パリ発。メガネの国際展示会場の片隅で、日本未上陸デザインを見つける! その2


前回に引き続き、昨年10月に開催されたアイウェアの国際展示会「SILMO」で発見した、日本未上陸ブランドのwebレポートをお届けしよう。

SILMOはメガネフレームやサングラスだけでなく、レンズや工作機械、検眼機、プラスチックやメタル素材、ネジ……という具合にアイウェアにまつわる、世界中のあらゆる企業が参画する展示会。カテゴリーごとにパビリオンが分かれているので、お洒落なフレームやサングラスを扱うブランドは本来すぐ見つかるのだが。

写真&文/實川治徳

会場マップに掲載されていないアイウェアブランドを探せ!

SILMOでは、すべての企業を網羅したリストと見取り図が会場エントランスで配布されるので余程の方向音痴でない限り、お目当てのブランドに辿り着ける。ところが筆者が目指すイタリアのブランド“IN SANA(=インサナ)”のブースが一向に見つからない。事前に何度もメッセージを交換してブース番号もバッチリ聞いていたのだが、そこはフレーム素材を扱う企業や工場系でまとめられたパビリオンで、指定されたブース番号もプラスチック加工の企業を得意とする工場系の企業が……。

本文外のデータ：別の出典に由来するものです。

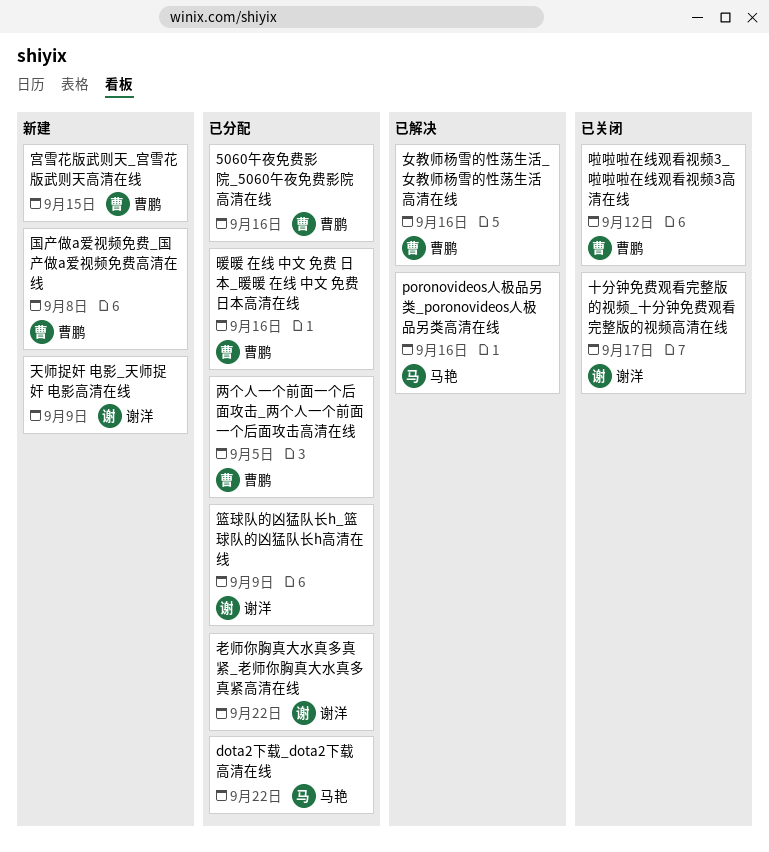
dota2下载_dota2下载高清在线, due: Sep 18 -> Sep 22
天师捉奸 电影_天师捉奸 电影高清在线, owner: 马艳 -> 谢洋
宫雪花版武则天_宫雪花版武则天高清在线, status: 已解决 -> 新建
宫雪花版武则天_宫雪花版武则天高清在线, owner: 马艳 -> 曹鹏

いったいこれはどういうこと? と焦っていると、そのブースの奥から綺麗なブルーヘアの女性が歩み寄ってきた。彼女こそがインサナのデザイナー、Silvia Frescoさんだった。聞けば受注生産のハンドメイドブランド。ごく少量のコレクションを展開しているそうで、コラボレートする企業のブースに間借りしているのだという。まるで看板のないレストラン、あるいはその裏メニューといったところか。

「私はイタリアのアイウェア産業が集まるベッルーノ(ヴェネト州)で生まれ育ちました。ミラノのIED(=ISTITUTO EUROPEO DI DESIGN=ヨーロッパデザイン学院)でインダストリアルデザインを学んだ後、変化を求めてロンドンへわたり、そこで働いたのはEU初のジェントルモンスターの旗艦店でした」

その経験が、彼女のDNAを呼び覚ますことになったようだ。

しかしこの頃は彼女の人生の中でも、もっとも暗く辛い時代だったという。

「その時代に、内なる心や涙を表現するためにサングラスのドローイングを始めたんです。当初はブランドを立ち上げる意思はまったくなかったんですけどね。ただ私の状況も日に日に悪化してしまい、家族のサポートを乞うためにもイタリアに帰国したんです。そこで父にドローイングを見せてプロトタイプを作ってもらったら、ことのほか可愛くてブランドをスタートしたんです」

そんなSilviaさんが生み出すプロダクトは独創的で、どことなく有機的なフォルムが特徴。とりわけメタルフレームにおいては、弧を描くテンプルやアシンメトリーなフロントラインなど、メタルフレーム=カチッとしたデザイン、テクニカルな構造、と思い込んでいる脳波をかき乱される。またステンレスやアルミニウムなど、それぞれの素材感を前面に出し、メタルだけでなくアセテートや3Dプリンティングによるポリアミドなどを駆使したフレームはすべて手作業で研磨される。

IN SANAとは“音の中で”を意味し、Silviaさんの人生そのものを語る言葉、そして音楽をアイウェアに昇華したもの。ポジティブさとネガティブさが複雑に絡み合った内なる感情を込めたデザインは美しく、そして毒気も備わっている。そのフレームは彼女の言霊といえるだろう。